1. Slutty bunny. I mean there are so many more options to make slutty. You could be a slutty construction worker. A slutty girl scout. A slutty grandma. Be a little more creative if you’re gonna show that cleavage.
2. Cop. You know what you should be instead of a cop? A bus patrol, like the ones they have in elementary school.
3. Witch. If you’re gonna be a witch, you should at least have a green face and warts.
4. Nerd/Geek. Unfortunately for UVA, they just can’t help it. But you’re not a wahoo, now are you? So don’t dress up like one.
5. Devil/Angel. We already have heaven and hell parties. So let’s drop the devil and angel gig already.
6. French maid. Unless you actually plan on speaking with a French accent, I wouldn’t be that impressed.
7. Power ranger. It was original five years ago. But now it’s just getting repetitive.
8. Ninja turtles. See above statement.
9. Pirate. Especially if you’re trying to be Jack Sparrow…the first movie came out like five years ago? Maybe even longer…so let it go.

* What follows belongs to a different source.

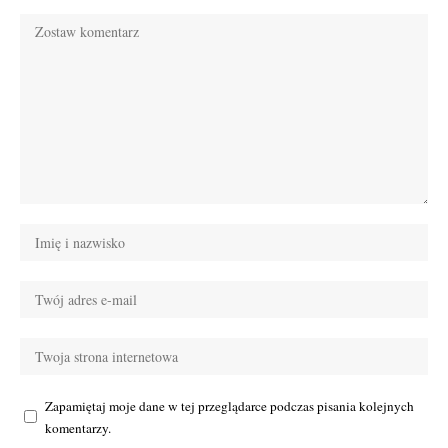
Zapamiętaj moje dane w tej przeglądarce podczas pisania kolejnych
komentarzy.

10. Nurse. You know what would be funny, if you actually dressed up as a nurse and had scrubs on…I think you can get them at Wal-mart. Just don’t be the type of nurse that wears heels and white knee-high stockings…if you know what I mean.
So there you have it. I mean, if you already plan on being one of these characters, go at it. All I’m saying is that you probably won’t win for “best costume” of the night.